ECLI:NL:RVS:2010:BO0209
Raad van State
- Voorlopige voorziening
- H. Troostwijk
- M.R. Poot
- Rechtspraak.nl
Verzoek om voorlopige voorziening tegen kapvergunning voor bomen in Nijmegen
In deze zaak gaat het om een verzoek om een voorlopige voorziening in het kader van een hoger beroep tegen een uitspraak van de rechtbank Arnhem. Het college van burgemeester en wethouders van Nijmegen had op 16 juni 2009 een kapvergunning verleend voor de kap van 84 bomen, waaronder 54 haagbeuken en 30 paardenkastanjes, gelegen aan de Van Schaeck Mathonsingel te Nijmegen. Dit besluit werd op 24 juni 2009 verzonden. Tegen deze vergunning maakten de verzoekers bezwaar, maar dit werd door het college ongegrond verklaard op 5 november 2009. De rechtbank Arnhem verklaarde op 10 september 2010 het beroep van de verzoekers tegen deze beslissing ook ongegrond.
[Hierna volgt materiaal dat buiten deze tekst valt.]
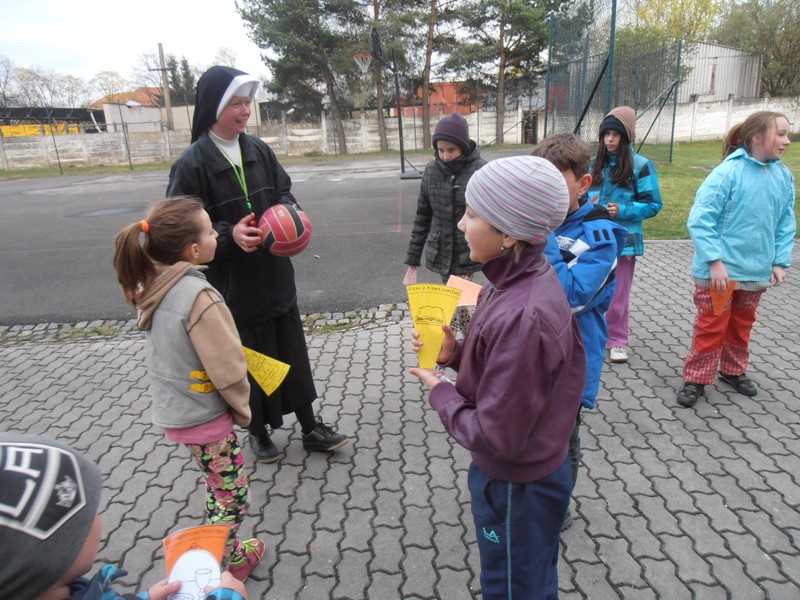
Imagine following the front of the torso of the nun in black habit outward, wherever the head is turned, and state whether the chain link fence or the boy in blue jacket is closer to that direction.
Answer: the boy in blue jacket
Hierop hebben de verzoekers, bestaande uit vier personen, hoger beroep ingesteld bij de Raad van State, waarbij zij tevens verzochten om een voorlopige voorziening.
De voorzitter van de Afdeling bestuursrechtspraak van de Raad van State heeft het verzoek op 30 september 2010 behandeld. Tijdens deze zitting waren de verzoekers en hun advocaat aanwezig, evenals vertegenwoordigers van het college. De voorzitter oordeelde dat er geen aanleiding was om aan te nemen dat de eerdere uitspraak van de rechtbank niet in stand zou blijven. Belangrijk was dat de gekapte bomen binnen een jaar na de oplevering van de parkeergarage zouden worden gecompenseerd door het planten van ongeveer 112 lindes. Gelet op deze overwegingen werd het verzoek om een voorlopige voorziening afgewezen. De beslissing werd op 5 oktober 2010 openbaar uitgesproken.